The New York Rangers avoided arbitration with another key forward on Wednesday, and this one came down to the wire. Hours before their scheduled arbitration hearing, the team announced that they had come to terms with restricted free agent Chris Kreider. Although terms of the deal were not disclosed, it is reportedly for two years, and will carry an annual cap hit of $2.475 million.
Kreider was selected by the Rangers in the first round (19th overall) of the 2009 NHL Entry Draft. After winning his second NCAA Championship with Boston College, he burst onto the NHL scene during the 2012 postseason. Without ever playing a regular season NHL game, Kreider was inserted into the Rangers lineup. He proceeded to put up seven points in 18 games.
After splitting time between the NHL and AHL during the 2012-2013 season, the 23-year-old Kreider finally cracked the Rangers lineup for good (aside from a six-game AHL stint) last season. In 66 games for the Blueshirts last season, Kreider had 17 goals and 37 points. He was even better in the postseason, with 13 points in 15 games.
Kreider was looking for a contract worth $2.8 million in arbitration, while the Rangers submitted a deal with an average annual value of $2.05 million. The two sides just about split the difference.

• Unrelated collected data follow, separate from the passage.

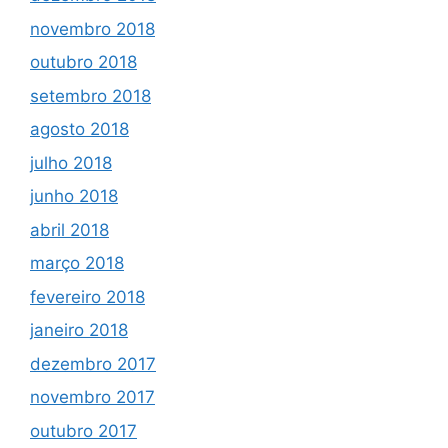
novembro 2018
outubro 2018
setembro 2018
agosto 2018
julho 2018
junho 2018
abril 2018
março 2018
fevereiro 2018
janeiro 2018
dezembro 2017
novembro 2017
outubro 2017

The deal should come as no surprise for Blueshirts faithful. On Tuesday, the Rangers came to terms with leading scorer Mats Zuccarello on a one-year deal; thus avoiding his arbitration hearing scheduled for July 25. The Rangers haven’t actually gone into an arbitration with a player since 2009. That streak will come to an end if they are unable to sign forward Derick Brassard before his hearing, scheduled for July 28.